**Do this**
Arrange the lines from the one containing "Page size: 1754x1241." through the one containing "picture [11, 70, 1733, 84]" as a Markdown table with a Row column holding the row number and a Line column holding the line, omitting blank lines.
-- Begin Provided data --
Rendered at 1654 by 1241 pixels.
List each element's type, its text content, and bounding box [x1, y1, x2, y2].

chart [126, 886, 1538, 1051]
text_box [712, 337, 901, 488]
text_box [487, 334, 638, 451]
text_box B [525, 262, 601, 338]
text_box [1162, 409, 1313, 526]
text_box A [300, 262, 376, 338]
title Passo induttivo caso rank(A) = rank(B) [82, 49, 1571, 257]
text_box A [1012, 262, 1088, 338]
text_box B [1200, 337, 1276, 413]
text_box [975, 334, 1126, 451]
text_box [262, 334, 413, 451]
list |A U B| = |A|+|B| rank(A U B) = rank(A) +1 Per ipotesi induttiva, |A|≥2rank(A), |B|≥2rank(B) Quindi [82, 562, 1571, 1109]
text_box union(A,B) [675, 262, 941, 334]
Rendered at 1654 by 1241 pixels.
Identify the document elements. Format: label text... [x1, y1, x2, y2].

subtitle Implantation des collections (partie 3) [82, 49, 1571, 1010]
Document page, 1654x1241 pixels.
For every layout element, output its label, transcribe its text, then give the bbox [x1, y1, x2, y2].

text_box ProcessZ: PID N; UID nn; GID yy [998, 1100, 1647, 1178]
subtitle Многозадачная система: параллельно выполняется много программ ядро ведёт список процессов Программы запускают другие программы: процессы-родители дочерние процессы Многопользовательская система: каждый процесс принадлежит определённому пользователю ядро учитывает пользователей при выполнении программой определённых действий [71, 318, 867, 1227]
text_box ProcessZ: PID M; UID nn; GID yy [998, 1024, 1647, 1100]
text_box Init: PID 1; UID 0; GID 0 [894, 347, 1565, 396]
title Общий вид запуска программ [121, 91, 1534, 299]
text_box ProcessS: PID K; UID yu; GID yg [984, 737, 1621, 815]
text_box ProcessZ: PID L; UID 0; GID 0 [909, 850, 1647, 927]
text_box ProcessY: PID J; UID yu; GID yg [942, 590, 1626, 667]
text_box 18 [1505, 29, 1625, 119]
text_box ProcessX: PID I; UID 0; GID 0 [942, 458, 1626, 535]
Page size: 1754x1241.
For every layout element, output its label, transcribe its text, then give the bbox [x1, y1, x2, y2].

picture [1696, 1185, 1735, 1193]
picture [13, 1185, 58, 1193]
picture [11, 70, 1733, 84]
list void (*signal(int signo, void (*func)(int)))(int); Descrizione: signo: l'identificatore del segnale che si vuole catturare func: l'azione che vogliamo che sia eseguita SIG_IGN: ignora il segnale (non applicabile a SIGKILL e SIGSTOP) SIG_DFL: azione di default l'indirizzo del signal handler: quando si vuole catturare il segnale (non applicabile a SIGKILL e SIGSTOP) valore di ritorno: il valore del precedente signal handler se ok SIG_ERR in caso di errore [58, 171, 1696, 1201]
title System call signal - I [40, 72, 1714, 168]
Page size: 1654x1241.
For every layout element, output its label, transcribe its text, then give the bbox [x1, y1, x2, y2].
-- End Provided data --
**Correct output**
| Row | Line |
|---|---|
| 1 | Page size: 1754x1241. |
| 2 | For every layout element, output its label, transcribe its text, then give the bbox [x1, y1, x2, y2]. |
| 3 | picture [1696, 1185, 1735, 1193] |
| 4 | picture [13, 1185, 58, 1193] |
| 5 | picture [11, 70, 1733, 84] |